Author's Note: Just a drabble. Not my best but I hope at least someone out there likes it. R&R.
Disclaimer: Does it seem like I own anything?
I really should just learn to bottle all my emotions up. Bottle them up and send them away for good. They are overrated and unneeded. They are useless and make everything a lot more difficult.
But they won't go away. They linger and swell and stretch and I just want to kiss him. I want to have Derek be mine and I want us to be a couple. But it's ridiculous because it's Derek and me.
It's a recipe for disaster.
Still, that doesn't make me want him any less. Possibly more, maybe.

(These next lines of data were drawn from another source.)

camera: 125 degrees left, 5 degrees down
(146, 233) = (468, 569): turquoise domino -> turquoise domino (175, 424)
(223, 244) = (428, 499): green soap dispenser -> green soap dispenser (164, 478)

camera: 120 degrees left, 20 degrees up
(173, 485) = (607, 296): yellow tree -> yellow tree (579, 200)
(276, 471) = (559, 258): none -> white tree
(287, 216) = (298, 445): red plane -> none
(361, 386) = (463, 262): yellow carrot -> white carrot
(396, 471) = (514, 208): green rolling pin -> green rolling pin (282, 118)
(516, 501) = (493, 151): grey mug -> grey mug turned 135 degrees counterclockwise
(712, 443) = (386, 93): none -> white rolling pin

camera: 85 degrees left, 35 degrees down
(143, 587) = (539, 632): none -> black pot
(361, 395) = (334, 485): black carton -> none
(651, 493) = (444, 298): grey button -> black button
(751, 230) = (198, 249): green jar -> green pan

The feelings are driving me insane and completely distracting. My school work has been lacking and scattering. I feel like such a dork. I want to put everything into correctly labeled boxes; my new crush, the distance from my friends, the distractions at school. But it's Derek and he's every-fucking-where. The new crush, my – our (seems like it's always our) – friends and school. I can't get rid of the feelings if he's everywhere.
And he's absolutely everywhere to me.
Life would so much easier if certain things could just bottled up and forgotten about. Like silly crushes on handsome, charming, oh so perfect stepsiblings that we supposedly loathe. It's all so confusing and stressful. I just wish I could figure out a way to fix these feelings.
End them, mend them, embrace them or completely erase them.